• A Needed Role Model and Advocate for Family Medicine

    May 11, 2020 02:54 pm David Mitchell – For years, the George Washington University School of Medicine and Health Sciences didn't have a family medicine department, but students with an interest in primary care still had a strong family medicine advocate.

    headshot of Andrea Anderson, M.D.

    Andrea Anderson, M.D., practiced full-scope family medicine for nearly 15 years at her National Health Service Corps scholarship placement, a network of federally qualified health centers in Washington, D.C. During much of that time, she also served GW's medical school as an assistant clinical professor and community preceptor as its students rotated through the FQHC.

    Not only did Anderson show students the breadth of family medicine at her practice, she also helped bring an array of family physician speakers to campus as the adviser for the school's family medicine interest group.

    "We wanted to show them what family medicine is," she said. "Here in Washington, D.C., there is a plethora of family physicians involved in clinical work, education, policy, direct primary care, private practice and government roles. You see the full range of opportunities in family medicine. That's what students were looking for, but they didn't see it reflected in the faculty."

    Fortunately for GW students, Anderson taught them not only to be advocates for their patients, but also for themselves.

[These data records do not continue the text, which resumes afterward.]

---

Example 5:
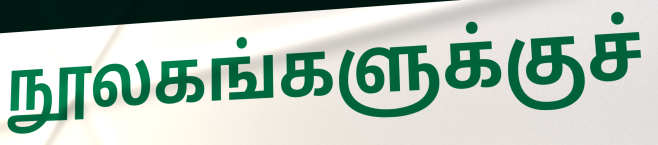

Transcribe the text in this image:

நூலகங்களுக்குச்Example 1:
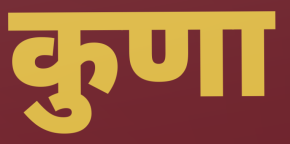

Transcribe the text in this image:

कुणा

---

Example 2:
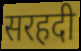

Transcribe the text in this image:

सरहदी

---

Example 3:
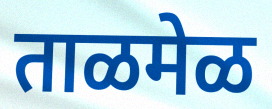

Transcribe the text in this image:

ताळमेळ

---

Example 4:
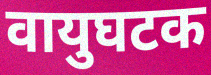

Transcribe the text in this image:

वायुघटक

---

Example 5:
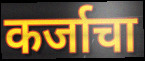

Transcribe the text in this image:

कर्जाचाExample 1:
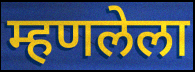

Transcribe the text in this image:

    "They started petitioning the administration for more family medicine opportunities -- more rotations, more faculty, more of a presence on campus," said Anderson, who completed the Society of Teachers of Family Medicine's Emerging Leaders Fellowship program in 2018 and was recognized in 2019 with STFM's National Advocate Award. "The administration was very responsive. It's a great story of students advocating for their needs and partnering with the community and a community physician."

    Two years ago, the school took a step forward by creating a division of family medicine within its emergency medicine department.

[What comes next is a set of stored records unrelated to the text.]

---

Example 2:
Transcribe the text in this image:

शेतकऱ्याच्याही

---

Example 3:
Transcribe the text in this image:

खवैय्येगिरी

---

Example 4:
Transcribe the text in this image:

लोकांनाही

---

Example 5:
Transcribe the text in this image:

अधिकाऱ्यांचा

    "It's a different model," Anderson. "We're not an independent department."

    Yet.

    Anderson said the goal is for family medicine to ultimately be its own department with a residency program. It won't happen overnight. The division started with one full-time staff member -- chief Maria Portela Martinez, M.D., M.P.H. -- when it launched in August 2018. Anderson followed a year later as associate chief. The division now has four full-time staff physicians and three fellows.

    Although the faculty numbers might not be big, GW's investment in family medicine is paying dividends already. Anderson said the school's family medicine match traditionally has been in the single digits -- sometimes none or one -- but 12 GW students matched to family medicine in 2019, followed by 14 more this year.

    Anderson said one key factor in growing interest in family medicine has been "bringing as many students as possible each year to the AAFP National Conference of Family Medicine Residents and Medical Students." GW's FMIG was recognized as a Program of Excellence at the 2018 conference, and it brought nearly two dozen students to last summer's event in Kansas City, Mo.

    Anderson has held numerous leadership positions on the state, regional and national levels and is currently a member of the ABFM Board of Directors and chair of the District of Columbia Board of Medicine. She also serves on various committees and task forces for the National Board of Medical Examiners, the Federation of State Medical Boards, the Family Medicine Education Consortium, STFM and the Washington, D.C., AFP.

    Her roles with STFM include serving on the Academic Family Medicine Advocacy Committee and on a task force focused on the development and retention of underrepresented minority faculty. Anderson, who is African American, pointed out that less than 10% of full-time academic faculty are underrepresented minorities, including 3% who are African American.

    "It's important that we continue to have effective voices in these roles and lead the charge on professionalism and identifying what it means to be a family physician," she said.